= Dataset records =

▼

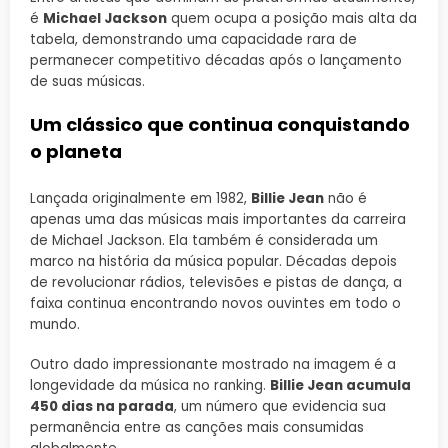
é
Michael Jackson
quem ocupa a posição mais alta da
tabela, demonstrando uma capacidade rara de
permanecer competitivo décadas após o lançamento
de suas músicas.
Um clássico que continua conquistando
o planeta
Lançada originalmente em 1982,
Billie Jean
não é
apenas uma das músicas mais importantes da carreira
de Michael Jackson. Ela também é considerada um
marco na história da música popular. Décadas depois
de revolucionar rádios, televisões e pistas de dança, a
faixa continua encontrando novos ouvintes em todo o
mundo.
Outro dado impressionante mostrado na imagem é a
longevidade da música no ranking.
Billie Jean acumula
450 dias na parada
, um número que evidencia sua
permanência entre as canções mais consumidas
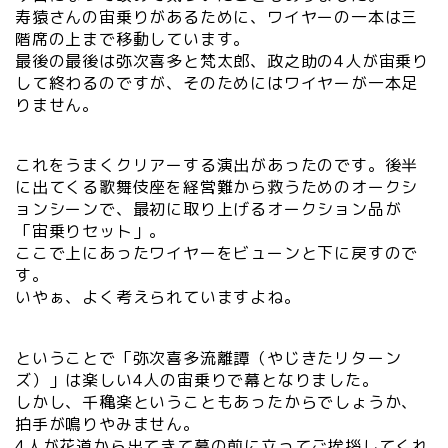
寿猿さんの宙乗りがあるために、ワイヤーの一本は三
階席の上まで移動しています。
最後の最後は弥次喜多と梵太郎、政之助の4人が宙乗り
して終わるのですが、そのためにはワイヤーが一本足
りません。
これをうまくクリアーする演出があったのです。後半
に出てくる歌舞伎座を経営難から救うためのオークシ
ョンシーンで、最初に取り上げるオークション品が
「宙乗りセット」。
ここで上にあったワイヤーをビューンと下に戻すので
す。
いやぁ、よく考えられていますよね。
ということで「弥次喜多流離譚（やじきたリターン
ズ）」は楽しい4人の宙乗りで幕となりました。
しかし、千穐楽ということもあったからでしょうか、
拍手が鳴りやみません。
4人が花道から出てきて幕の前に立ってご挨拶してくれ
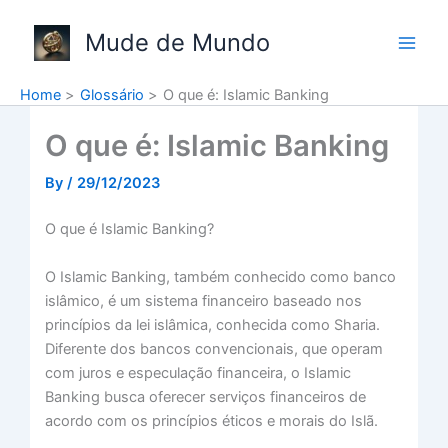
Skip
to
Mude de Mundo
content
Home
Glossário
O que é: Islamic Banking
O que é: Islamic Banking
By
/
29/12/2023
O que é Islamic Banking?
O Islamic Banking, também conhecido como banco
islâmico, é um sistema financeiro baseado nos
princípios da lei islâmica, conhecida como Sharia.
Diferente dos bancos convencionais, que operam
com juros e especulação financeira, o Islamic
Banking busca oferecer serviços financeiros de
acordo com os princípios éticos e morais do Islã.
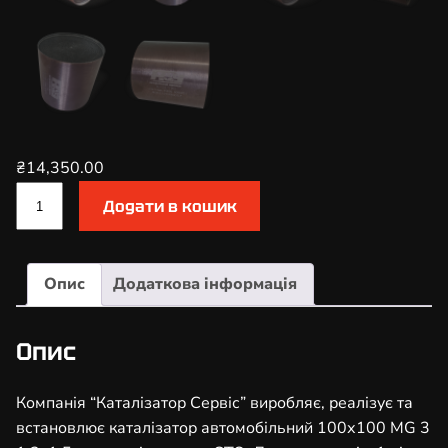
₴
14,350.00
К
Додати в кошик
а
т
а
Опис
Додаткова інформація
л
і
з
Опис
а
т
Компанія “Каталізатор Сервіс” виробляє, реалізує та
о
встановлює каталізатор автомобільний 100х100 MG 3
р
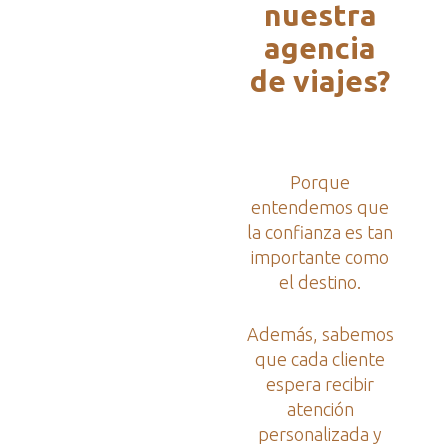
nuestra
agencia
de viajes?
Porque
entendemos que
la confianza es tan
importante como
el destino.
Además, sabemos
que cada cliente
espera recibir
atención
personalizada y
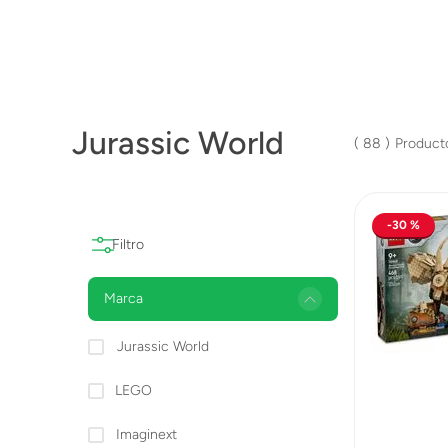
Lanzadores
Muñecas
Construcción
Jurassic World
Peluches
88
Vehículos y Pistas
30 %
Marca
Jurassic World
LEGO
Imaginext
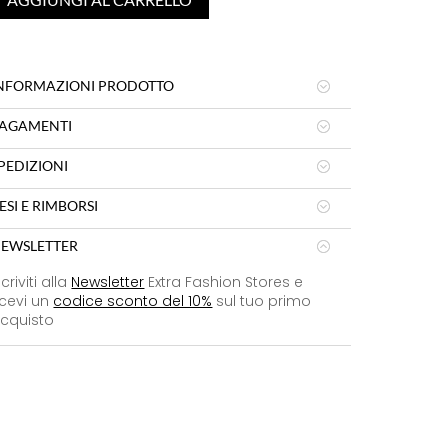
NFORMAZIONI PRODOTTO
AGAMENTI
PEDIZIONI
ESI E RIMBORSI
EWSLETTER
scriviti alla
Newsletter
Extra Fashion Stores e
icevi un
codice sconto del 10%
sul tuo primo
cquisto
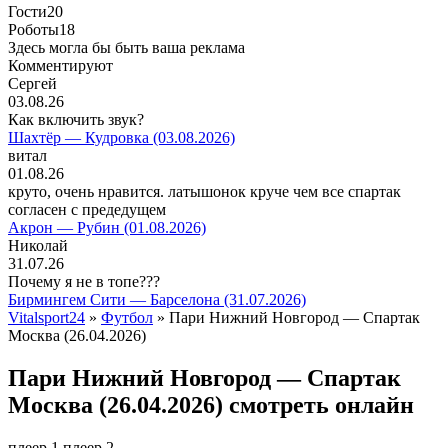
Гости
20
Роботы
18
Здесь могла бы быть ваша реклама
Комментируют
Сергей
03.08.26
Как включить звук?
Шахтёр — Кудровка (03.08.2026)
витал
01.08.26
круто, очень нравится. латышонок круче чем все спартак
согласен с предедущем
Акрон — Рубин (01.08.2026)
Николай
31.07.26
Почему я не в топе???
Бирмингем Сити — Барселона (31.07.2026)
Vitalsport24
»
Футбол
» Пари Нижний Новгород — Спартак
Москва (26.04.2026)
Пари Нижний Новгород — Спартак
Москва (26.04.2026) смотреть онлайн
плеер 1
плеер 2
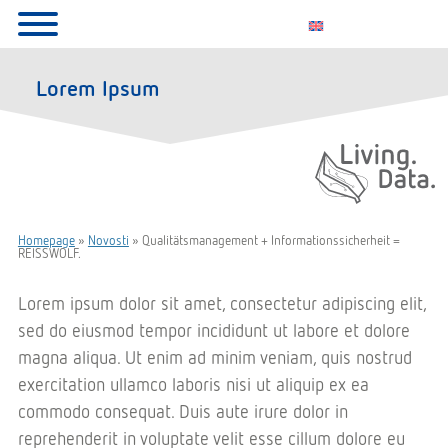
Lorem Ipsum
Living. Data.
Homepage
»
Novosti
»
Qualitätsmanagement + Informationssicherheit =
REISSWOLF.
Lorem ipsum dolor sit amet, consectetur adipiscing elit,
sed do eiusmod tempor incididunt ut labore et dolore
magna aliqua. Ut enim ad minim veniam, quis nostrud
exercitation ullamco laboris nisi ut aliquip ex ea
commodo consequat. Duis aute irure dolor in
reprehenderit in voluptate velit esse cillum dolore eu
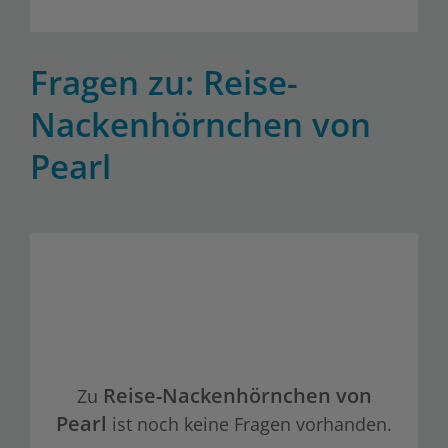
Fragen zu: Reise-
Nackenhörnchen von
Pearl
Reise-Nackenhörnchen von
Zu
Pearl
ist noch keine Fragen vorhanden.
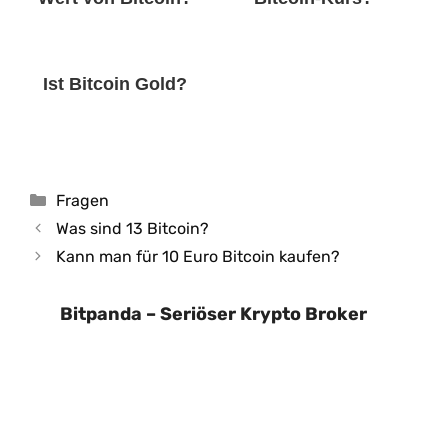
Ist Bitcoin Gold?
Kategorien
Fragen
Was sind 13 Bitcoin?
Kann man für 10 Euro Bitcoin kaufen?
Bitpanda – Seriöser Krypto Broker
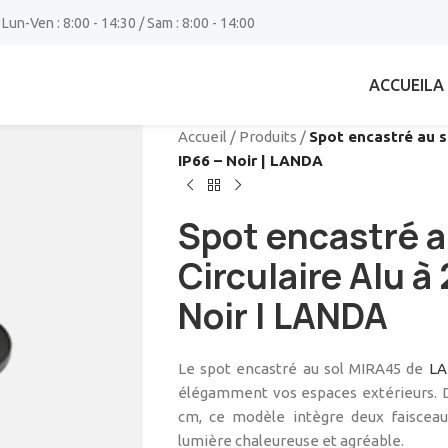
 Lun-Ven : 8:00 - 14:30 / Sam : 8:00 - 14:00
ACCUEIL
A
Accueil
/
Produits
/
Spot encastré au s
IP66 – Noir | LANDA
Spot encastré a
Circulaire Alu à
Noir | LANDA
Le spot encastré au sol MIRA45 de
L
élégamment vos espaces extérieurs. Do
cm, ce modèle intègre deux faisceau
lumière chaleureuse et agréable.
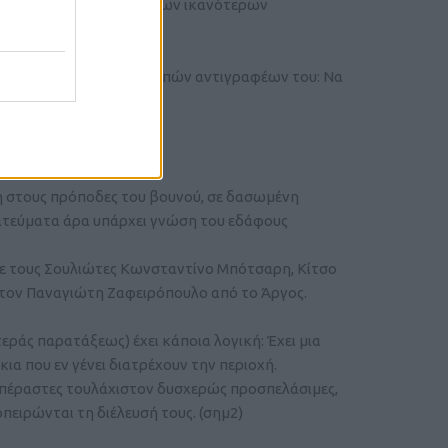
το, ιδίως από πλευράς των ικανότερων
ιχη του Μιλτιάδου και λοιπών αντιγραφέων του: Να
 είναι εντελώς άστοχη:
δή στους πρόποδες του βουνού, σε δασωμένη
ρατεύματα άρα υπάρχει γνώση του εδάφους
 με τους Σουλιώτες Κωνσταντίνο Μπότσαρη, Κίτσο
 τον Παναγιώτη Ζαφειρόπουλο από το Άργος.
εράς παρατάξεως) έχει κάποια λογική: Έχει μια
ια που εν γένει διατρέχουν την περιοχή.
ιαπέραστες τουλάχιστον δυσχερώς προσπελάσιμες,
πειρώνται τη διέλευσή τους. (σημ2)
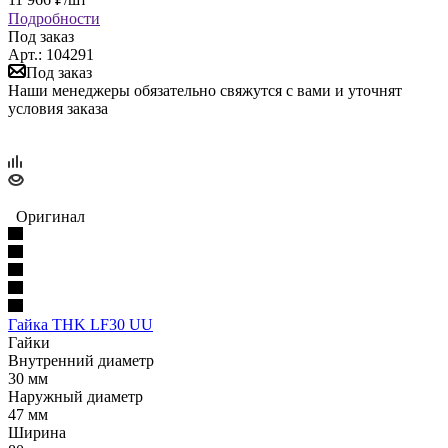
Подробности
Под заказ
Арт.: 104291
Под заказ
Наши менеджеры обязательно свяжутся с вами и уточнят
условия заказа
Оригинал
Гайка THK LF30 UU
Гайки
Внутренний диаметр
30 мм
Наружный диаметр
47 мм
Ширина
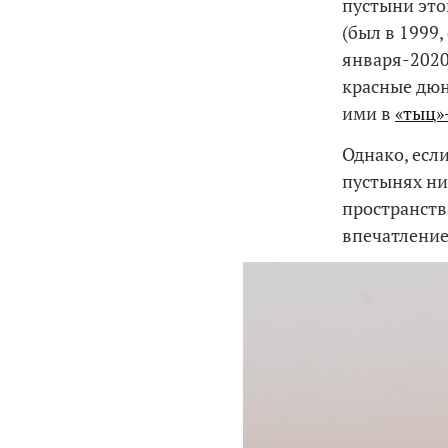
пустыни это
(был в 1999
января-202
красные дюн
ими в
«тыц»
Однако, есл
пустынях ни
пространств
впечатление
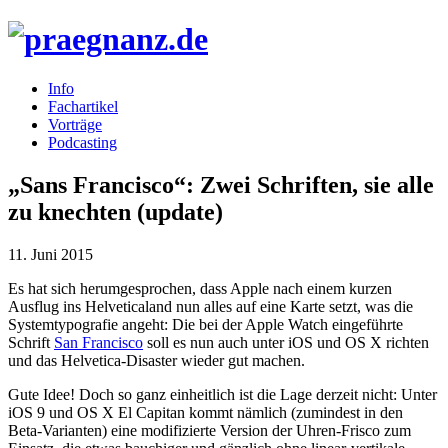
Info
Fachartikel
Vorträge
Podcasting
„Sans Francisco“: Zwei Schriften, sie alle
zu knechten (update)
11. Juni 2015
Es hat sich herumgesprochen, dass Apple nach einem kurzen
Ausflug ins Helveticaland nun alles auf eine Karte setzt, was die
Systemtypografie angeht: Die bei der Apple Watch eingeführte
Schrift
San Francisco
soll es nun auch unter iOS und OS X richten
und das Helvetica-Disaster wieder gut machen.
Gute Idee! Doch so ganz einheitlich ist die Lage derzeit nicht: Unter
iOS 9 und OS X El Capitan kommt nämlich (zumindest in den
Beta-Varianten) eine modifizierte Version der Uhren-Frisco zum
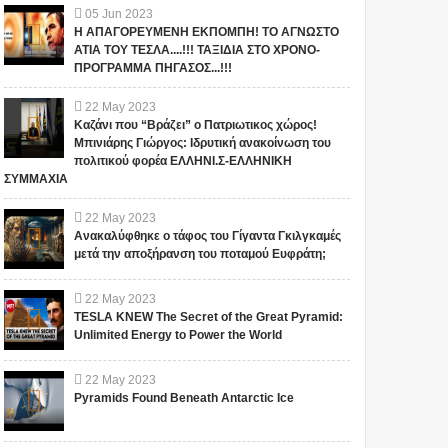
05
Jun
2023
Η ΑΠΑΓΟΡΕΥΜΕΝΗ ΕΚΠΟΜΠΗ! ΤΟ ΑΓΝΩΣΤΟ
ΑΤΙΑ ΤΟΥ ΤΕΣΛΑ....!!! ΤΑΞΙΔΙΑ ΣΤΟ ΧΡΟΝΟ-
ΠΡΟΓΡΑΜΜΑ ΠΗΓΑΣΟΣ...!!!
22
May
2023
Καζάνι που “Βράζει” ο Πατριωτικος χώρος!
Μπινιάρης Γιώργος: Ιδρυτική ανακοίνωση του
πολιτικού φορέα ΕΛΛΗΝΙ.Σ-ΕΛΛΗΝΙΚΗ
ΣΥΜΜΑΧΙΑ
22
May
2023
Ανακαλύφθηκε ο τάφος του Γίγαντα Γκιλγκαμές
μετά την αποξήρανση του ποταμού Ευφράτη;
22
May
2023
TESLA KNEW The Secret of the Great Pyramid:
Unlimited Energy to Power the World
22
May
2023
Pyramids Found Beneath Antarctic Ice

▲

= Assignment =
From the material above, output only the span of lines that starts at the one containing "Арт.: 104291" and finishes at the one containing "Ausflug ins Helveticaland", word for word and free of pictures.

= Task solution =
Арт.: 104291
Под заказ
Наши менеджеры обязательно свяжутся с вами и уточнят
условия заказа
Оригинал
Гайка THK LF30 UU
Гайки
Внутренний диаметр
30 мм
Наружный диаметр
47 мм
Ширина
пустыни это
(был в 1999
января-202
красные дюн
ими в
«тыц»
Однако, есл
пустынях ни
пространств
впечатление
Info
Fachartikel
Vorträge
Podcasting
„Sans Francisco“: Zwei Schriften, sie alle
zu knechten (update)
11. Juni 2015
Es hat sich herumgesprochen, dass Apple nach einem kurzen
Ausflug ins Helveticaland nun alles auf eine Karte setzt, was die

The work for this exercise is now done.